Bildiriyi zorla okutan sözde darbeciler, eğer kendilerini Cumhuriyet değerlerini koruyan, Atatürkçü ve laik askerler olarak tanımlasalardı, doğru olmasa bile bu yalanı söyleselerdi, hayatı paylaşmaya çalıştığımız bu ülkenin geleceği tam olarak kararacaktı.
Beni korkutan cümleleri söylemediler, ama o bildiri profesyonel bir yanlış istihbarat verme uzmanı tarafından yazılmış olmalıydı. Beni bu aşamada korkutan cümleleri kullanmadılar, ama bildirinin tümünden kafalarda böyle bir şüphenin doğmasına, kuşkuların oluşmasına da yol açtılar, öyle bir hava yarattılar.

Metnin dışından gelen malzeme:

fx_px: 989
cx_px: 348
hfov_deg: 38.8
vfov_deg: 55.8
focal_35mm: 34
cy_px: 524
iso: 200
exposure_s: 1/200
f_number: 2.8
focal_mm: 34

Ta ki resmi ağızlardan darbe girişiminin “paralel örgütlenme” tarafından yapıldığı açıklanana kadar kuşkularım, korkularım sürdü. Gerçeği anladığım zaman biraz rahatladım.
NEDEN KORKTUM?
Bu ülkede hoşlanmadıkları iktidarlardan darbe dahil her türlü yolla kurtulmaya evet diyebilecek insanlar gayet tabii ki var.
Daha önceki yaşadıklarımızda ülkeye zarar vermiş olan laik darbelerin hepsinde bunlar son derece aktifti. Neyse ki şimdi onlar azınlıktalar.

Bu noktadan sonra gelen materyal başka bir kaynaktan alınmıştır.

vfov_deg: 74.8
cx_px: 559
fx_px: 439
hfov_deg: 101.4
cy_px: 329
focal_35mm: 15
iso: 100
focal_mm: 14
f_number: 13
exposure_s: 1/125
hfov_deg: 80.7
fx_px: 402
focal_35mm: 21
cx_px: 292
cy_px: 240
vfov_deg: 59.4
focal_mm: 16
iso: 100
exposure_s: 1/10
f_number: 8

Ama aynı zamanda demokrasiye, Atatürk ilkelerine, seküler hayat tarzına inanan makul bir çoğunluk da var.
Bu makul çoğunluk, kendisini geçmişin darbeci geleneklerinden ayırdı, onlarla arasına mesafe koydu. Artık bu insanlar demokratik, seküler, modern ve Müslüman bir ülke için, hepimizin huzurla yaşayacağı bir ortam için yeni bir “toplumsal uzlaşma” sağlanmasını, “toplumsal barış” istiyorlar. Bunun yolu ve diyalog kapıları bir bir açılıyordu. İktidarın ülke içinde barıştan bahsettiği bir dönemdeydik. Makul insanların Türkiye için umut taşıyacağı günlerdeydik. Darbe girişimi tam da bu günlere denk getirildi. Eğer o bildiri okunurken korktuklarım olmuş olsaydı, cumartesi sabahına barış ve kardeşlik umudunu tekrar yakalamış bir ülke olarak değil, geleceği kararmış ve korkunç bir şekilde bölünmüş bir ülke olarak uyanacaktık.